On Wednesday, a coalition of fourteen U.S. Senators sent a letter to federal regulators urging them to issue guidance for credit card companies to implement a new merchant category code (MCC) for gun stores. The letter, spearheaded by Senators Bob Menendez (D-N.J.) and Elizabeth Warren (D-Mass.), specifically asked the Department of the Treasury and the Department of Justice (DOJ) to establish procedures for using the MCC to “identify and report potentially illegal gun sales to law enforcement.”
“Financial firms are already obligated to report suspicious transactions connected with a range of illegal activities,” the letter reads. “Implementation of the new MCC code could provide banks with key insight to identify suspicious patterns of firearm and ammunition purchases, which could potentially help law enforcement preempt mass shootings.”
The letter signals that the political fight over gun store MCC codes is far from over. It arrives on the heels of the decision last week by several of the country’s largest credit card processors to “pause” plans to implement a new MCC for gun and ammunition stores. The companies said they were concerned over backlash to the plan, including pending legislation in various states that would discourage or outright ban the use of MCC codes for gun stores.
In a press release unveiling the letter, the senators acknowledged the course reversal of the major credit card companies. They blamed “Republican-led states” for the shift.
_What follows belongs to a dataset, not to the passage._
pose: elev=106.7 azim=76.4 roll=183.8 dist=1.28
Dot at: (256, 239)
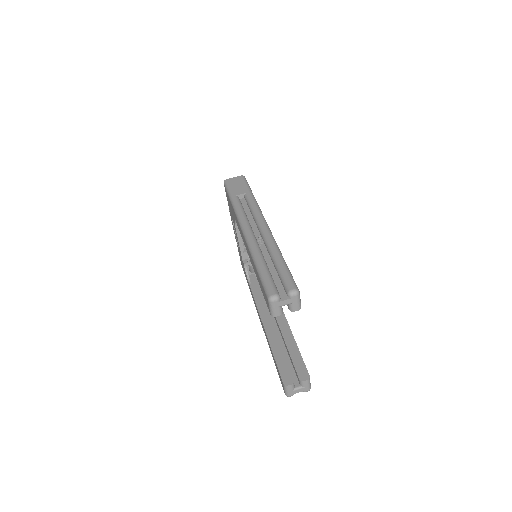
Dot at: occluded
They said, “credit card companies have a responsibility to push forward, and Treasury and DOJ should provide them, and other financial institutions, with the proper tools for implementation in a timely manner.”
In support of their ongoing efforts, the Senators cited a 2018 New York Times article that found the majority of mass shooters between 2007 and 2018 used credit or debit cards to purchase the guns and ammunition used in their attacks. That article is widely credited with popularizing the theory behind using MCC codes to flag “suspicious” gun purchases for law enforcement.
Critics of the code, including gun-rights advocates and many top Republican lawmakers, have charged that a special gun store MCC would unfairly target gun owners and could raise consumer privacy risks.
Meanwhile, the major credit card companies have poured cold water on the idea of gleaning data from MCC codes that could be used to flag “suspicious” gun purchases. Despite initially agreeing to implement the gun store MCC code, Visa noted that it could not be used to identify the types of products actually purchased in a particular store.
“MCCs do not give Visa or any other payment network visibility into product-level data, also known as ‘SKU-level’ data,” the company said. “When we process a transaction, we have no visibility into what items a consumer is purchasing — this is true irrespective of which MCC applies to a merchant.”
Visa also attempted to distance itself from the idea of keeping tabs on its customers’ shopping habits.
“We do not believe private companies should serve as moral arbiters,” the company added. “Asking private companies to decide what legal products or services can or cannot be bought and from what store sets a dangerous precedent. Further, it would be an invasion of consumers’ privacy for banks and payment networks to know each of our most personal purchasing habits.”
Other senators who signed the letter include Kirsten Gillibrand (D-N.Y.), Ed Markey (D-Mass.), Dianne Feinstein (D-Calif.), Chris Murphy (D-Conn.), Mazie Hirono (D-Hawaii), Cory Booker (D-N.J.), Bob Casey (D-Pa.), Brian Schatz (D-Hawaii), Richard Blumenthal (D-Conn.), Tammy Baldwin (D-Wis.), Chris Van Hollen (D-Md.), and Ben Ray Luján (D-N.M.).